Exercise text
*** Begin section ***

No need for carbon in a planted tank, as others have said. If you're having problems with water discoloration at any point, say due to adding driftwood, I recommend purigen instead. It lasts longer, won't remove anything you don't want removed, and can be recharged.

Quote:
Originally Posted by Heavo View Post
the bio-media is like ceramic tubes (noodles i presume) (+sponge etc) so do i need to mix the ...chemical stuff (can you tell this is all new??) with the water to then wash them in?
Yup, bio-media is usually something like ceramic tubes, or a sponge. It's anything with a lot of surface area that can be colonized by the nitrifying bacteria your aquarium needs.

And by chemical stuff, I assume you mean a product like prime, designed to neutralize chlorine in water. If so, I would just fill up a bucket or some container with water and let it sit for a day. At that point most all of the chlorine will have evaporated, and the water is good to go to use for whatever. It's what I do every week for water changes and maintenance, rather than buying something else to add to my water. Of course, adding prime or whatever is faster.

Quote:
Originally Posted by Heavo View Post
it says to replace these every 4-8 weeks, can you recommend anything better? (more permanent) and do they need replacing or just 'washing'?

*** End section ***

Information given
*** Begin section ***

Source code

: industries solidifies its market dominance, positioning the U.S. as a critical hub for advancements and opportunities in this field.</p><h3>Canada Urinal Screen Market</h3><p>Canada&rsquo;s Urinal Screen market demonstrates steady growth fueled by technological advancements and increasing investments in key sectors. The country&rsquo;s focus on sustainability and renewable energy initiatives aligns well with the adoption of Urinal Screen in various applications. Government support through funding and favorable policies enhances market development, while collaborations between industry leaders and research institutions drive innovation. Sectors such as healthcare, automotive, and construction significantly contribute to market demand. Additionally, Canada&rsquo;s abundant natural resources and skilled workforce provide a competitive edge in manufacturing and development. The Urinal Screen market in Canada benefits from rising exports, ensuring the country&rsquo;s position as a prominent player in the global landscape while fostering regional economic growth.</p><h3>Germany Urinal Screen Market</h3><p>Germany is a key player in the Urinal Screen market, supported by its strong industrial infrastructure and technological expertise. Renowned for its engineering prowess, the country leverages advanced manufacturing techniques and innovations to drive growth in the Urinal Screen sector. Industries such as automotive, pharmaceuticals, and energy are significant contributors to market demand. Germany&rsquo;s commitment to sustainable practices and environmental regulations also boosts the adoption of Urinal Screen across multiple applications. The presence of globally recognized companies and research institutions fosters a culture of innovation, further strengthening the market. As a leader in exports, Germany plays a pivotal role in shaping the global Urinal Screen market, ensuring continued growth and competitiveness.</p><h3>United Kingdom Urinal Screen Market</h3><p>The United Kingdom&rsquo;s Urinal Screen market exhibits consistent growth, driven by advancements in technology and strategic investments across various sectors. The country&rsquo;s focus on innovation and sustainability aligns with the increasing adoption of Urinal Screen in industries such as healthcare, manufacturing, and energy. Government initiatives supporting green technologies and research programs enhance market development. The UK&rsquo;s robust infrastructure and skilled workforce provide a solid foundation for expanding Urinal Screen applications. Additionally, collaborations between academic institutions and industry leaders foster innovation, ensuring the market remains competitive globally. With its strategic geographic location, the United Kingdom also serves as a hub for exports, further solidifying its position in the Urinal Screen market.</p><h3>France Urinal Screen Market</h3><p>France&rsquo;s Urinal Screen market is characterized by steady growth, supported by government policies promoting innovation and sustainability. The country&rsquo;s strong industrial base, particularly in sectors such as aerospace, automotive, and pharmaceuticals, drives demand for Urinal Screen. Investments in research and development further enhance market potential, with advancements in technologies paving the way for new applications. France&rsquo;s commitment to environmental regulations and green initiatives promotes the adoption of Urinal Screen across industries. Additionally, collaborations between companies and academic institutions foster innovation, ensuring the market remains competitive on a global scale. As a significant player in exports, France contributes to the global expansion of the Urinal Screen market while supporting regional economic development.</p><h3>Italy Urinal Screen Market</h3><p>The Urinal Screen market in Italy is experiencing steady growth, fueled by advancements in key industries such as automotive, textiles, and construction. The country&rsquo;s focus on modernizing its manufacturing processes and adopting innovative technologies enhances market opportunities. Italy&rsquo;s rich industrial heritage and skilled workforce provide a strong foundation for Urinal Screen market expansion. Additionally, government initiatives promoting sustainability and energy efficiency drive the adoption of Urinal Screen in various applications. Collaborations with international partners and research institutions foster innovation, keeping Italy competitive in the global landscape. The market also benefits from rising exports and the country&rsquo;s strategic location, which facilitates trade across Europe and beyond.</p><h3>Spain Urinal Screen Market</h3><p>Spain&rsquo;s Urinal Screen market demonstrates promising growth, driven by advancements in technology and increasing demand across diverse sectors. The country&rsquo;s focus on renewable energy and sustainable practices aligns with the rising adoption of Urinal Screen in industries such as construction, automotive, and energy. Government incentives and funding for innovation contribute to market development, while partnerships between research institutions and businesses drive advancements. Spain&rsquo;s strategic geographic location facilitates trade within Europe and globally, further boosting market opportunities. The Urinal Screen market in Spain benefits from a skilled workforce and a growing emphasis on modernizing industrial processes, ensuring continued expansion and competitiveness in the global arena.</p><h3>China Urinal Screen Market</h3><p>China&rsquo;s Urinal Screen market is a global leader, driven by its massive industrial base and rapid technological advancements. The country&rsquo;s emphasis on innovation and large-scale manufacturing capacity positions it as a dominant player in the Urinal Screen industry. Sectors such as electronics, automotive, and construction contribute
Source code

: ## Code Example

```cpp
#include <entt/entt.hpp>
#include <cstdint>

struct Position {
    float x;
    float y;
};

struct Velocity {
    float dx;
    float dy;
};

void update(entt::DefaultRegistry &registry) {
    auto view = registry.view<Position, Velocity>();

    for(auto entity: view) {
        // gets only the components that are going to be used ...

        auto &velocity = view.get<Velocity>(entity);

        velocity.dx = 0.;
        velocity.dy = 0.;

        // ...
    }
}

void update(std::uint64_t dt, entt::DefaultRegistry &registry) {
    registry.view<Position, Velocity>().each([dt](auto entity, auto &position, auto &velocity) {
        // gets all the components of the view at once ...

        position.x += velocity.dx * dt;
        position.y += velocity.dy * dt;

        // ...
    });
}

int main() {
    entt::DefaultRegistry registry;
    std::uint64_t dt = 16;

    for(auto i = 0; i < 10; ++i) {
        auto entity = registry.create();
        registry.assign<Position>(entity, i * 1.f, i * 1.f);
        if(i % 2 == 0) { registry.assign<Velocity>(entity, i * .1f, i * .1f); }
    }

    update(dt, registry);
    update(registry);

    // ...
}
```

*** End section ***

Questions to answer
a: Do these statements agree with the aquarium post? Answer yes or no for each, quoting the deciding words of the post.
(i) The writer suggests purigen rather than carbon for water discoloration.
(ii) Purigen cannot be recharged.
(iii) The writer adds a product like prime to the water every week.
b: According to the aquarium post, how long does the writer let a bucket of water sit before using it?
c: Please write what follows the last quoted line of the aquarium post, carrying on from where it stops.

Your written answers
a:
(i) Yes: "I recommend purigen instead."
(ii) No: "and can be recharged."
(iii) No: "It's what I do every week for water changes and maintenance, rather than buying something else to add to my water."

b: For a day.

c:
You don't want to replace your bio-media. When you're doing regular filter maintenance, just take it out, rinse it off with aquarium water, or if it's a sponge give it a squeeze and rinse, and put it back in.

Mechanical filtration media, on the other hand, should be replaced around this often. For that I and many others have had great success with plain old polyfill, or pillow stuffing. Just don't use anything with added mold inhibitors or whatever. The stuff is dirt cheap.

And as some tips, as a beginner starting into aquariums, the nitrogen cycle is one of the more important things you're going to want to learn about and understand, if you haven't already. That and never buy a fish on an impulse without knowing what it needs are nuggets that could have saved me a ton of wasted effort and money.

But good luck! Keep coming back with any questions and people on here will be more than happy to keep you informed and help you out.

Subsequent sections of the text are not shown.